Thank you...my second attempt. The first burst had a little green in it. I managed to ruin it during my last coat of clear by applying too much, then allowing myself to be distracted. A run developed that ate through 3 coats of clear and 2 coats of sanding sealer, and drew anice line across the top of the guitar...lol. It was partly me and partly equipment failure that caused it. But hay...I`ve been an 'apprentice" before. I ate the disappointment and made another attempt. This is the first one...It was actually a much better blended burst...Live and learn, and thank god for RO sanders.


----------



## Jim Wellington (Sep 3, 2017)

greco said:


> Beautiful looking neck!
> View attachment 344796



Yeah....I will be doing more business with Lewis...He`s super nice, has patience with newbies like me, and as you can see he`s talented.


----------



## nnieman (Jun 19, 2013)

Jim Wellington said:


> Should have the neck in my possession next week...I ordered it from East City Guitars (Lewis Parker).
> 
> 
> 
> ...


That burst is perfect!!
I saw that neck on Instagram it’s gorgeous!!

Lewis is very talented and great to deal with!

Nathan


----------



## MarkM (May 23, 2019)

Jim Wellington said:


> Should have the neck in my possession next week...I ordered it from East City Guitars (Lewis Parker).
> 
> 
> 
> ...


What wood is that neck, that is beautiful!


----------



## Jim Wellington (Sep 3, 2017)

MarkM said:


> What wood is that neck, that is beautiful!


Roasted curly Maple...

I was surprised and delighted regarding the color as well...


----------



## Jim Wellington (Sep 3, 2017)

nnieman said:


> That burst is perfect!!


You warned me that this is an addictive pastime Nathan. I agree... staining bursts is fun and addictive. I will be doing another one when I get this project complete.


----------



## Jim Wellington (Sep 3, 2017)

Watched a few shielding videos...This guys method looks good to me. If any of you experienced folks take exception to his method, i would like to hear from you regarding why.


----------



## Jim Wellington (Sep 3, 2017)

Still some small spots that require more polish, but I`m mostly there and getting excited about assembly. I`m on the fence with the "relic look" but I did add a few wear spots before the sanding sealer and clear was applied. This is my first go, and she has some warts, but overall I`m happy with the results so far. When I put all the parts together on the floor, it`s certainly drool worthy to me at least.














The magnifier on the guitar top, was a great help in getting a thin finish without sand through worries. They are $25 on Amazon 60 -120x magnification.












Tools....Got the polish from Solo.












The back pic is slightly out of focus...oops.











...lots of dust...
-*-*-
Extend the guitar-finishing forum thread from its last post onward. The musical notation material has no connection to the guitar-building forum thread.

Saved entries:
-*-*-
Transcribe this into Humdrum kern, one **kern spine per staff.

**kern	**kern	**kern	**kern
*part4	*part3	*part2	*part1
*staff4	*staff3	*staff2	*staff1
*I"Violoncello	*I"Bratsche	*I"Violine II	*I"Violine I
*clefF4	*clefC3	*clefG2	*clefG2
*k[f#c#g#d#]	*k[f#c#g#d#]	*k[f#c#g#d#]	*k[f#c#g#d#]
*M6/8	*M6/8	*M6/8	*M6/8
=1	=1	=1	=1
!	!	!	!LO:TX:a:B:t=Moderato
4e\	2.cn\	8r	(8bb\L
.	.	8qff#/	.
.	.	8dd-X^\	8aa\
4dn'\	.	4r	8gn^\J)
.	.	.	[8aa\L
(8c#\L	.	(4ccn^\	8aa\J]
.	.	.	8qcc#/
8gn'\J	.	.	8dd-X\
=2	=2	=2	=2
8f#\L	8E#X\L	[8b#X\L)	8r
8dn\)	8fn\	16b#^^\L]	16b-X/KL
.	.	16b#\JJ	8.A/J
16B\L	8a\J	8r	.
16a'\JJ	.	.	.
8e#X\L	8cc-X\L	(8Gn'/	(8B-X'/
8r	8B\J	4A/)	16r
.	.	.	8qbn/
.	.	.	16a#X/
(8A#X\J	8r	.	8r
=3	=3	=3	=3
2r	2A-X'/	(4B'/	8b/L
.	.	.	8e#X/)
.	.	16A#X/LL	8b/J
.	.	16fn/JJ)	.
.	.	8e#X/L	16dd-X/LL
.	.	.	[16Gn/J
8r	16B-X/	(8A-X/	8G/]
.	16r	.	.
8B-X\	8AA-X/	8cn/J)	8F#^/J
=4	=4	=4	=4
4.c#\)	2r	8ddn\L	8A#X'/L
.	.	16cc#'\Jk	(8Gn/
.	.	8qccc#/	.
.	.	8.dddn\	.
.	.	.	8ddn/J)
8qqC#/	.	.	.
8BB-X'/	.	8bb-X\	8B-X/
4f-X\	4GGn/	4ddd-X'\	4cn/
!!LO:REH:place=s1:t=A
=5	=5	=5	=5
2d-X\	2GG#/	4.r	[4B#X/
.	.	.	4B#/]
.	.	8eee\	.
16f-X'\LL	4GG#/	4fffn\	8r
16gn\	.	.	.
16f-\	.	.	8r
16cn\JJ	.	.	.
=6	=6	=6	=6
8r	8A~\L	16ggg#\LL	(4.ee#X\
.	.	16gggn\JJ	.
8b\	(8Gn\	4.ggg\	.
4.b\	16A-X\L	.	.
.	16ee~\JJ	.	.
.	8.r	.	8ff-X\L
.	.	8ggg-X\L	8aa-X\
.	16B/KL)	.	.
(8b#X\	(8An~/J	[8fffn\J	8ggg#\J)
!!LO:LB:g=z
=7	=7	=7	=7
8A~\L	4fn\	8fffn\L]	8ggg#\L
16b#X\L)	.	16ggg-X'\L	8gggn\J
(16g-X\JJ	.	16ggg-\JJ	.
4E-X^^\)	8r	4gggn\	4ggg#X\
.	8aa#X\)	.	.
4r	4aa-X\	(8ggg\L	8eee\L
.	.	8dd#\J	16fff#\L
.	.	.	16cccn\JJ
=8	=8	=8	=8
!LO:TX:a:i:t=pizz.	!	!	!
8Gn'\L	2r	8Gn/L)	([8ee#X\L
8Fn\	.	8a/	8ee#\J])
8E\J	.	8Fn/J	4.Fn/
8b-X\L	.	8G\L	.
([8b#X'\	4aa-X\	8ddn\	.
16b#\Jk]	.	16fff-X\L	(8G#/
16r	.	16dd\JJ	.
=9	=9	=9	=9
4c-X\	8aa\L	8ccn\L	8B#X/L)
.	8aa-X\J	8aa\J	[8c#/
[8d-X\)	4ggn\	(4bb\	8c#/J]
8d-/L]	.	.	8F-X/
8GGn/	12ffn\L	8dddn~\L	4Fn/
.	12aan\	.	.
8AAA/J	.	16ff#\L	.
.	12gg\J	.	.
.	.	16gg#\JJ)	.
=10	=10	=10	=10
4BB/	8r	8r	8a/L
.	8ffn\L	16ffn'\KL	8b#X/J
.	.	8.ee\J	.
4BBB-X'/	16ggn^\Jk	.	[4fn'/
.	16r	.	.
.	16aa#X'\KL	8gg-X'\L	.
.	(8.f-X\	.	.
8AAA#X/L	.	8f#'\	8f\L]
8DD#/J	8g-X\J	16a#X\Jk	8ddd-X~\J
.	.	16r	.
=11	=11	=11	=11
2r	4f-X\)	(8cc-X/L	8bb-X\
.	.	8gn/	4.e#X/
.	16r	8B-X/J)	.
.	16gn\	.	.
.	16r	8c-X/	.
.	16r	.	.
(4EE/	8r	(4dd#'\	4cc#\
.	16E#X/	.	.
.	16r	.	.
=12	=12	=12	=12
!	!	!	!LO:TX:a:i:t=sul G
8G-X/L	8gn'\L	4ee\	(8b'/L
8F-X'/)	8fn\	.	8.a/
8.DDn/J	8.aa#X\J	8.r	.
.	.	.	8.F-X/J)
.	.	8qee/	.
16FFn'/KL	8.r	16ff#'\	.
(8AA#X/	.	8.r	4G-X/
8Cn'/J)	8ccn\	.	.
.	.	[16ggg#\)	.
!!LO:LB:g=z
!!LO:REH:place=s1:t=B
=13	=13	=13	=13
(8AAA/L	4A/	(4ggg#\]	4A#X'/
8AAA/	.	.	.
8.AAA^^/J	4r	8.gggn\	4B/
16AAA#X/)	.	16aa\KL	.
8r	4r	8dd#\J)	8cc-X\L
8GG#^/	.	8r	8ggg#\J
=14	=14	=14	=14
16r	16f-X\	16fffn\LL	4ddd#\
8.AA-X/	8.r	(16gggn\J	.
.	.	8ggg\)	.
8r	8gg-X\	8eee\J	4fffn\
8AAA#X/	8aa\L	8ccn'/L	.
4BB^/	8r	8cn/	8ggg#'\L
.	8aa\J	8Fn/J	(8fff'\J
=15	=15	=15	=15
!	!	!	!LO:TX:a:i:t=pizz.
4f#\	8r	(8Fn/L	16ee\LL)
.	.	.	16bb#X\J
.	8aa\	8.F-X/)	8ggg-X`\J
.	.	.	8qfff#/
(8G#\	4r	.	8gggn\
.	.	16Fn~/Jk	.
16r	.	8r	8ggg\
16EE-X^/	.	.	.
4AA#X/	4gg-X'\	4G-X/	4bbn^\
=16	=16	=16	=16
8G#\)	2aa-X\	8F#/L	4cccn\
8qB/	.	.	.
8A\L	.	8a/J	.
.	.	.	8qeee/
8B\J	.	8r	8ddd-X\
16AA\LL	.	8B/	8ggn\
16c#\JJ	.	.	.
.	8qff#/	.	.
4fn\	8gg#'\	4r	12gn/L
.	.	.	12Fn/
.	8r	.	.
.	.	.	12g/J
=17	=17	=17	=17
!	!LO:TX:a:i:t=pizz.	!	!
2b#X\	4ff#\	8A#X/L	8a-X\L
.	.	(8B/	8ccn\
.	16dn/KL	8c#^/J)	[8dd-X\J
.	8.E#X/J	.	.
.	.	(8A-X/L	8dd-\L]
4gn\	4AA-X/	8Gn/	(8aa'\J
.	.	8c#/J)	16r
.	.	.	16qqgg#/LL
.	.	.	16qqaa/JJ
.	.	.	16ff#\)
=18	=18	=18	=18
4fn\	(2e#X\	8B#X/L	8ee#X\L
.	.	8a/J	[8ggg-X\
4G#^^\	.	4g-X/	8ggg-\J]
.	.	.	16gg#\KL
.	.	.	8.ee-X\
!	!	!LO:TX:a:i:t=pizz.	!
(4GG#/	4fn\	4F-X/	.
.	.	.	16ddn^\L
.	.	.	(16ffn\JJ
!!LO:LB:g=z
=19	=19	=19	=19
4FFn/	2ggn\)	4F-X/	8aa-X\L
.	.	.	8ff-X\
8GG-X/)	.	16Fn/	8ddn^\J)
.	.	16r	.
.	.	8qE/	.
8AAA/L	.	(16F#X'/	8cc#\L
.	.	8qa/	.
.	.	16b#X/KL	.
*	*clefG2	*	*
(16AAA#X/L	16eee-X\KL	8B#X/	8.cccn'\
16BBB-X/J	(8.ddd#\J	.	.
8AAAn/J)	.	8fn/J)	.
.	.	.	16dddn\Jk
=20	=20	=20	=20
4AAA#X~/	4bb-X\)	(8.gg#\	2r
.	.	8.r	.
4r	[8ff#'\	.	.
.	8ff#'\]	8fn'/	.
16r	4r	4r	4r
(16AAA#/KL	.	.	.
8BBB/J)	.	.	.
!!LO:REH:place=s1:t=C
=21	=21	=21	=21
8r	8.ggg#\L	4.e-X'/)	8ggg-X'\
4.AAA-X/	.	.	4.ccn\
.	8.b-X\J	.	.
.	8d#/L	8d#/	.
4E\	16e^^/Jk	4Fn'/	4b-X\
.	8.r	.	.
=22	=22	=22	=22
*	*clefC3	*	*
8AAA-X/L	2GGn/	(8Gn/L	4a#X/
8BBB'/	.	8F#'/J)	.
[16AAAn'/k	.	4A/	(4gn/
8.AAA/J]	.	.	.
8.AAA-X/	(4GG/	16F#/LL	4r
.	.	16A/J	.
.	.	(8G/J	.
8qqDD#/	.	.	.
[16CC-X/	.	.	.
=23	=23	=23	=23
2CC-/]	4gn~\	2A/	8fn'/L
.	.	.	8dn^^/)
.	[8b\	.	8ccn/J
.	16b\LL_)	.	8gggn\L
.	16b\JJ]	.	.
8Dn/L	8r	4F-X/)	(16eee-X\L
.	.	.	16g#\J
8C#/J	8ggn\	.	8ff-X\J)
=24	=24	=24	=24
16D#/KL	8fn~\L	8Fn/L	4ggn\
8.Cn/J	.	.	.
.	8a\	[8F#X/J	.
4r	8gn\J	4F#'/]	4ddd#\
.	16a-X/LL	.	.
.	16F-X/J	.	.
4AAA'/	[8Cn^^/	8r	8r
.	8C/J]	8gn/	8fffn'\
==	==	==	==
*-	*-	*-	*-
-*-*-
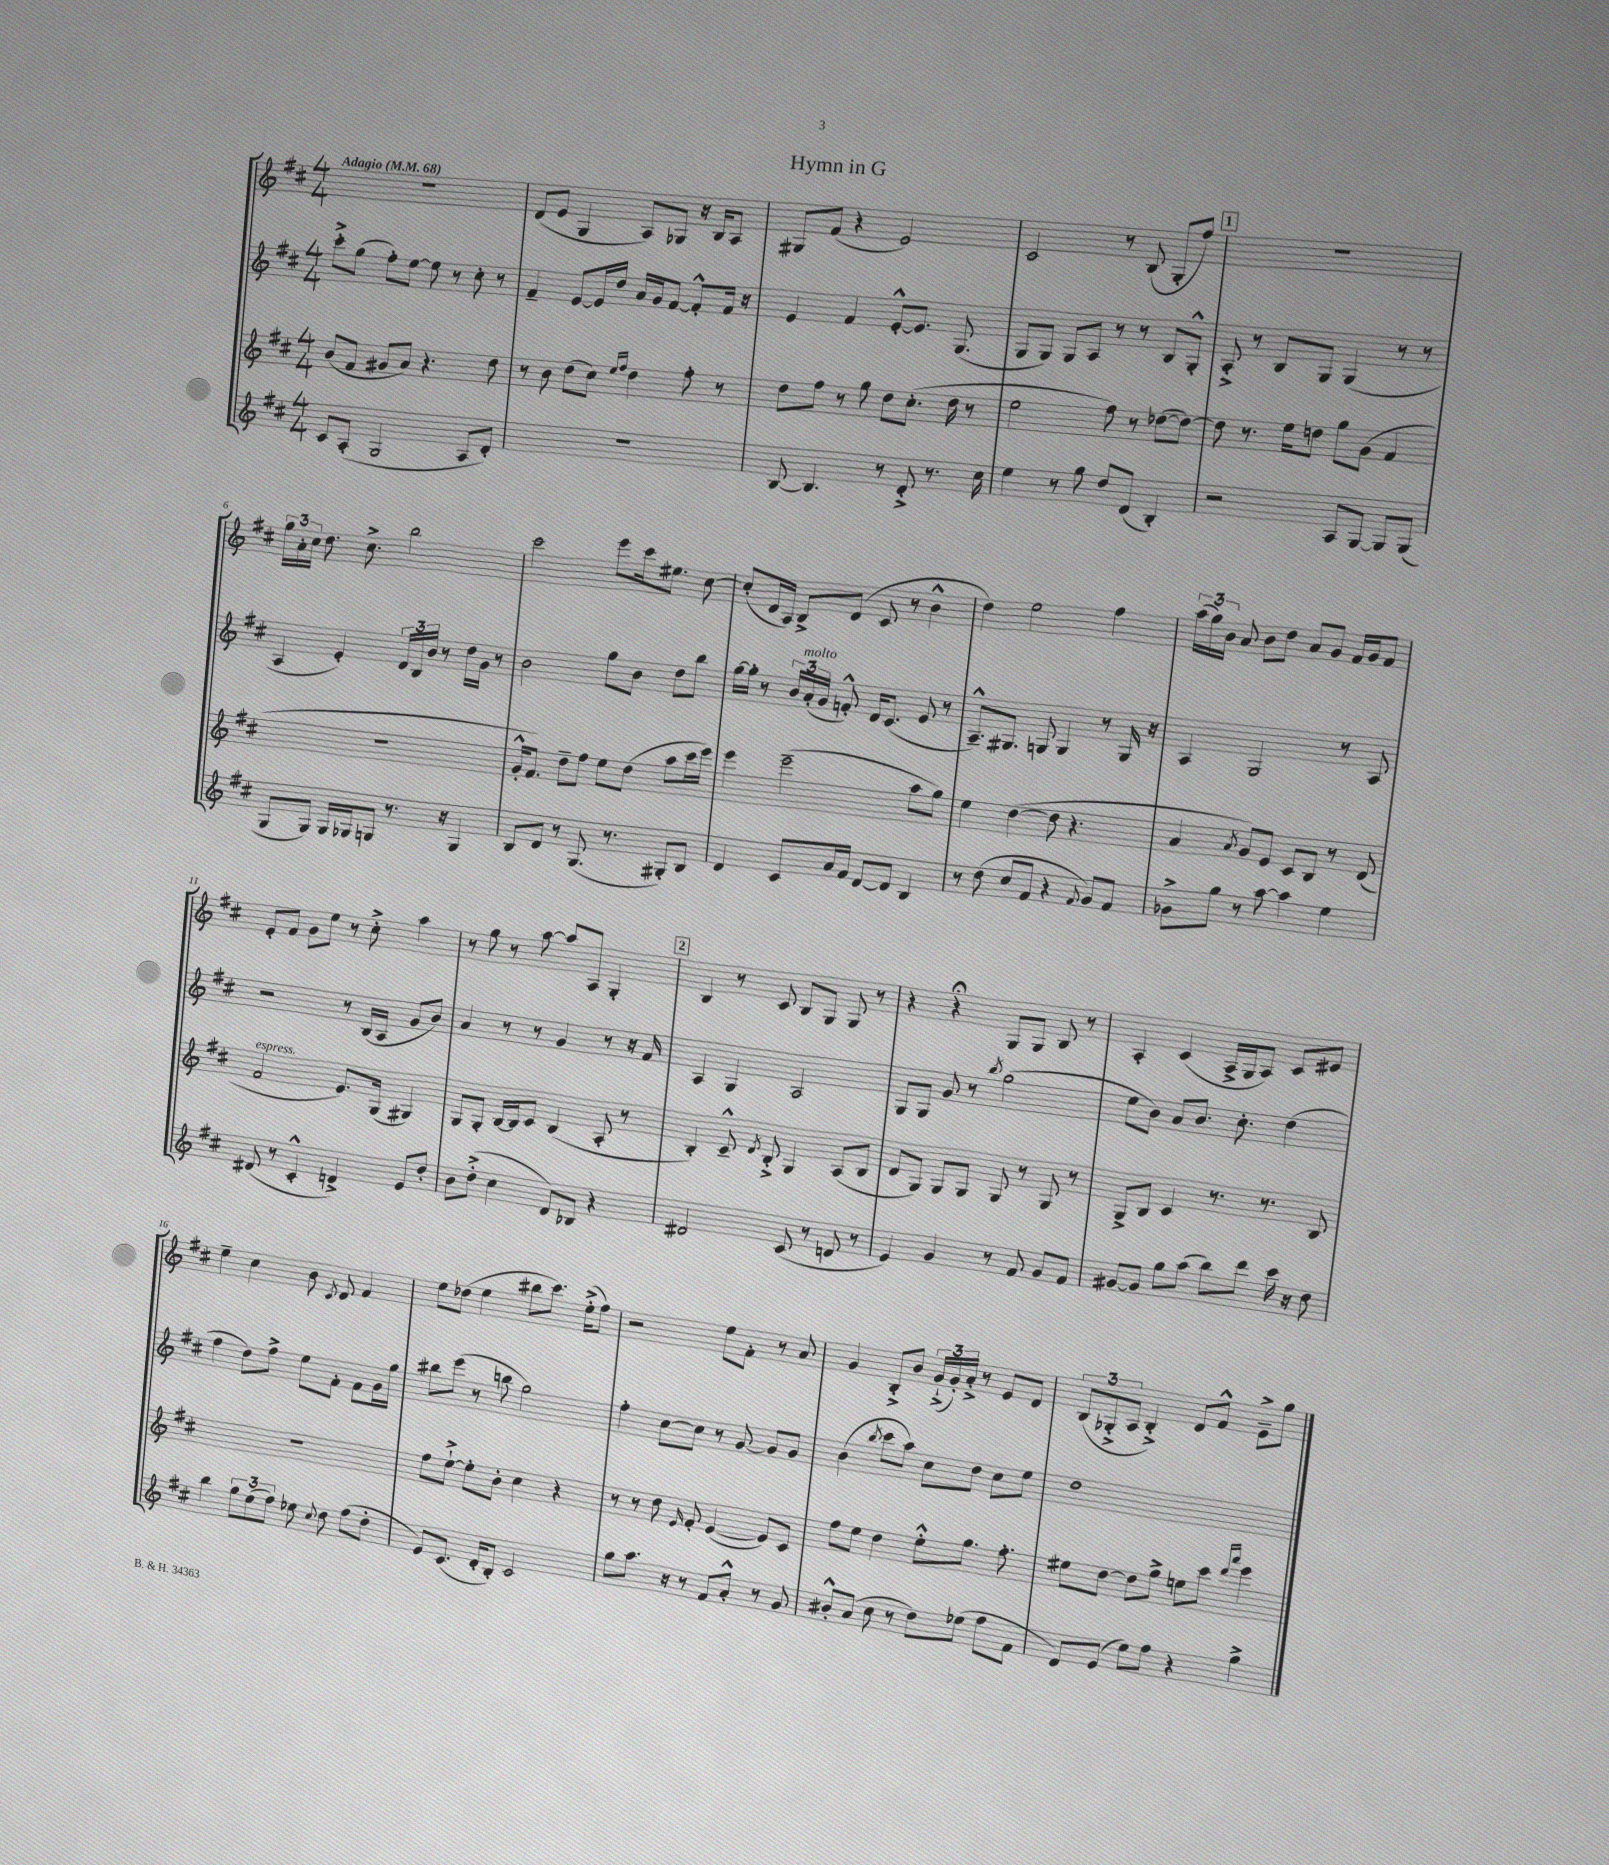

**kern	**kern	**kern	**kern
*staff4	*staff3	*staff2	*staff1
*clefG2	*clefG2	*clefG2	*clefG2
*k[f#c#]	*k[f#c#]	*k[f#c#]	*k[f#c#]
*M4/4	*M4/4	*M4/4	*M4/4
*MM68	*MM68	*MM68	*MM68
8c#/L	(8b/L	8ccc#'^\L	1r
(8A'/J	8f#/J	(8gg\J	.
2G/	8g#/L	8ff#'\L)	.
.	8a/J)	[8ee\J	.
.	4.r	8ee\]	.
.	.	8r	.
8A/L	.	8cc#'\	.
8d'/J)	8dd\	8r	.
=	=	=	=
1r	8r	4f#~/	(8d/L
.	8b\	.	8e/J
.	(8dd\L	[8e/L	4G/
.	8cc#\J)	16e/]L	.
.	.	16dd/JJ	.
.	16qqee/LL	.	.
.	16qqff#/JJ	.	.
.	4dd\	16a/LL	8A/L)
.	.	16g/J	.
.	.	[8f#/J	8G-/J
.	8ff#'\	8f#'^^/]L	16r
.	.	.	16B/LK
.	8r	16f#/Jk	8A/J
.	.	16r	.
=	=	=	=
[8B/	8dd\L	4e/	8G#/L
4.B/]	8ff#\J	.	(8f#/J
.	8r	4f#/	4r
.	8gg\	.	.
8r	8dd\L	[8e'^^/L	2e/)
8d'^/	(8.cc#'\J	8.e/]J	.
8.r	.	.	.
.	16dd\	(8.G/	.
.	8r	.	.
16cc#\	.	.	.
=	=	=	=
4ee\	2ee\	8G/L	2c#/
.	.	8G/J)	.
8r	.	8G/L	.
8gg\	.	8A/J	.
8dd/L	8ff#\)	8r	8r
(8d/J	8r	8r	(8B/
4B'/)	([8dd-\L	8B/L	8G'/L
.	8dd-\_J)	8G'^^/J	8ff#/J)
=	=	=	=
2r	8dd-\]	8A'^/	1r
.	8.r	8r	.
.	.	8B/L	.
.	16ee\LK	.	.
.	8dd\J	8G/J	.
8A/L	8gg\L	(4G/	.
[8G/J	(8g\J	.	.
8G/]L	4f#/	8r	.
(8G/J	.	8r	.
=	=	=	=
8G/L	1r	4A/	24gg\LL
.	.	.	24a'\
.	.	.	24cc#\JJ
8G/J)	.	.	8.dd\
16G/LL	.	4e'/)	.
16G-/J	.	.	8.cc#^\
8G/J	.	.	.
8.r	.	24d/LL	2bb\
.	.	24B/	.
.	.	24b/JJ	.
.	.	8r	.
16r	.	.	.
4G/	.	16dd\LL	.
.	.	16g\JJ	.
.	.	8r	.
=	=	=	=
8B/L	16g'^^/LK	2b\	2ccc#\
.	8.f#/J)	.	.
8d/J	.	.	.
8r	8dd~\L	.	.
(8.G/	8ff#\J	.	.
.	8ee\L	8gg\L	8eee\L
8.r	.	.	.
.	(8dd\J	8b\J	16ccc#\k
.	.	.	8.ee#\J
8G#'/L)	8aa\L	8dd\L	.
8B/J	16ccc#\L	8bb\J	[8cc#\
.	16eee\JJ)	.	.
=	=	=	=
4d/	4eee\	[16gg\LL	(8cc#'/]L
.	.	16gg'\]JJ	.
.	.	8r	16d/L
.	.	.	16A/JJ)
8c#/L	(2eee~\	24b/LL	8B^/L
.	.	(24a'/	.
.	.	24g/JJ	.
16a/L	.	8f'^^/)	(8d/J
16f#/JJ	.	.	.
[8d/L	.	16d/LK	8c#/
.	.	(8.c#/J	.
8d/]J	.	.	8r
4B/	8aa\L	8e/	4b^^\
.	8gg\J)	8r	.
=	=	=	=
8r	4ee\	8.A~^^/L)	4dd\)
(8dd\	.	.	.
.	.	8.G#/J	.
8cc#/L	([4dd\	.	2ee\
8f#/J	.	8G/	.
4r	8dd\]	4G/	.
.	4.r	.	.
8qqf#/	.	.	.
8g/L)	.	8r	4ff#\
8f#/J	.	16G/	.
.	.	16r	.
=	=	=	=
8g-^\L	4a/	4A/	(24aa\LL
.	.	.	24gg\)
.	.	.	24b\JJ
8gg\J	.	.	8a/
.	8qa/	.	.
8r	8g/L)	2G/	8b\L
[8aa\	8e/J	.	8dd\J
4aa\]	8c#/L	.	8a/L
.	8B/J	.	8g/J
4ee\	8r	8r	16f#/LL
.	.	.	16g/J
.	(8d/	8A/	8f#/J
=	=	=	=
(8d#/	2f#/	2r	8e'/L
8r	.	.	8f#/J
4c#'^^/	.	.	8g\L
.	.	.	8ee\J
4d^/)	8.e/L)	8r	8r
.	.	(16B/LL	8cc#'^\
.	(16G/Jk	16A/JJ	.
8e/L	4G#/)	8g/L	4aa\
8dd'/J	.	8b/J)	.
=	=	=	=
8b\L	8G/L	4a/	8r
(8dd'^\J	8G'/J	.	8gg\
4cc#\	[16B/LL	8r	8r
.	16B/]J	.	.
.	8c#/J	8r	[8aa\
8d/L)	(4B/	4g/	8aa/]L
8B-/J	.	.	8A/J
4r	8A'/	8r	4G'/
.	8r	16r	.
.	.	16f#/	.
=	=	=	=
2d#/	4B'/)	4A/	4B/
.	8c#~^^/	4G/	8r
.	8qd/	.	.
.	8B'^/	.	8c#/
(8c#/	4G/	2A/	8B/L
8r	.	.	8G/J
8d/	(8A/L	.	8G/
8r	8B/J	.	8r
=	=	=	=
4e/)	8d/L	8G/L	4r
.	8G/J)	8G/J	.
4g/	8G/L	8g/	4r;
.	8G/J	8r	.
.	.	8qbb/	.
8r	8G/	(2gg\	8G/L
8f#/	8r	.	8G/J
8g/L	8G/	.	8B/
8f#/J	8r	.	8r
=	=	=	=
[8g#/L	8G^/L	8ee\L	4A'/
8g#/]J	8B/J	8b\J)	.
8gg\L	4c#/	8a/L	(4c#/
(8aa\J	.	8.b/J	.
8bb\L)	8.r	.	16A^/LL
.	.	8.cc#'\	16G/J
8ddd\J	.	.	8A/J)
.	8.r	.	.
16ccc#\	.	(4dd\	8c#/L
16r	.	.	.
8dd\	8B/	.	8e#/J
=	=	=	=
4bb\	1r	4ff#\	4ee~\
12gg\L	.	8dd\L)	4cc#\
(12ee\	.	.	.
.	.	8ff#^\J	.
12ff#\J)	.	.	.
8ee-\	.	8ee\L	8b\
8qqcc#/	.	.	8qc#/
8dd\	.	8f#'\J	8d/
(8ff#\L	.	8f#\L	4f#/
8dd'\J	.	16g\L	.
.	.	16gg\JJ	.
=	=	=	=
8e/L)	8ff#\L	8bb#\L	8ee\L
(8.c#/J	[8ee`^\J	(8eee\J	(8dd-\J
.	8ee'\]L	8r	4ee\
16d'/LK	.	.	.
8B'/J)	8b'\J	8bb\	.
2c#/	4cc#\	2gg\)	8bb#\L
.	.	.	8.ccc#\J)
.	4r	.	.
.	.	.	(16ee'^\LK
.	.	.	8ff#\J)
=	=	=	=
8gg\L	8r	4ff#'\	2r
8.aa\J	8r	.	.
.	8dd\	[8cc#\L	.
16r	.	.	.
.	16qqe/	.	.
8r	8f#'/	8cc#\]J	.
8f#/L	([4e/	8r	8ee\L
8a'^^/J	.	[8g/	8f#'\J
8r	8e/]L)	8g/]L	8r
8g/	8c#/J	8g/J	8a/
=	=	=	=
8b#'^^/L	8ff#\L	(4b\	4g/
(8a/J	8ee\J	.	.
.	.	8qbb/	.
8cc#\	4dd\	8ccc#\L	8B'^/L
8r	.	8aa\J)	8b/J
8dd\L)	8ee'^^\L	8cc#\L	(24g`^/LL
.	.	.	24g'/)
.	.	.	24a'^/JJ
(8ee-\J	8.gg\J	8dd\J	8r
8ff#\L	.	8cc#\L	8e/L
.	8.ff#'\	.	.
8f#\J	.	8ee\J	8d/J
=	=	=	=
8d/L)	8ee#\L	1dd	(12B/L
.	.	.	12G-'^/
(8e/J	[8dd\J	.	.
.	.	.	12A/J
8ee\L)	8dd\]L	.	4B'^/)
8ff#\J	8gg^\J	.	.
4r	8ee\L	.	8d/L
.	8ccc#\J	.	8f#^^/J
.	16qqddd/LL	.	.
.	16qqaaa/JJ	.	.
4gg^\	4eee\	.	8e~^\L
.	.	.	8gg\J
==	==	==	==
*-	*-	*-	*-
-*-*-
◆ **RESULT OF THE EXERCISE**
All the dyes and sealers etc. I got from Wood Essence. The colors I used were amber and Van **** Brown...and Brite Tone water based sealer and instrument finish.

I used an HVLP sprayer to apply the sanding sealer and final finish.


----------



## Lincoln (Jun 2, 2008)

Looks great. Nice job. 
I know that shade of brown you mentioned, funny the swear filter picked on it. I guess you can't say **** anymore.


----------



## Jim Wellington (Sep 3, 2017)

Lincoln said:


> Looks great. Nice job.
> I know that shade of brown you mentioned, funny the swear filter picked on it. I guess you can't say **** anymore.


Thanks for the compliment...

No kidding on the language filter...made me chuckle.

Has anyone watched the Dick Van **** Show lately?


----------



## Lincoln (Jun 2, 2008)

It turned out really well. Are you sure you haven't been doing this for a while?


----------



## vadsy (Dec 2, 2010)

looks pro! nice work


----------



## Swervin55 (Oct 30, 2009)

As my Edmontonian brethren above have said, nice work! This is going to turn out to be one of your very favorite guitars...speaking from experience.


----------



## Jim Wellington (Sep 3, 2017)

Lincoln said:


> It turned out really well. Are you sure you haven't been doing this for a while?


I did three test pieces of 1'x6' ash before I attempted the guitar body, and still managed to ruin my first burst...lol. I`m no pro by any means, but I have learned many things. 

A lot less guess work for the next one, and an even better outcome hopefully.


----------



## Jim Wellington (Sep 3, 2017)

I was wondering if you guys prefer surgical tubing or metal springs when mounting the neck pickup to the body instead of the pick guard? The tubing that came with my pickups is too short, so before i source the stuff I thought I should ask those who know.

I was also wondering if there is a bracket for this application? Seems that using two wood screws for height adjustment leaves me wanting...

The utube vids I found on this weren`t much help...

Peace...


----------



## Jim Wellington (Sep 3, 2017)

Just waiting for a neck pickup ring to come in the mail. I have a nice bakelite black pick guard that looks good, but I think I want to stare at the burst for a bit before I cover most of it up. I`m also waffling on these tapered tuners I bought for this project. I have string trees that I havn`t put on the head, cause the tapered posts are supposed to eliminate the need. I`m wondering now if I got caught up in a "new and improved" marketing thing thats just hype. Anyone want to chime in on tapered posts and no string tree?

Finished the nut and fret level and dress, pickup heights etc. I played it unamplified last night for a couple of hours. I`ve only owned a dozen guitars(my second electric), so I`m no expert but the neck that Lewis made for me is by far the smoothest, fastest thing I ve had in my hands....Beautiful work Lewis!

When i get the pickup ring I`ll post some guitar porn build pics....


----------



## vadsy (Dec 2, 2010)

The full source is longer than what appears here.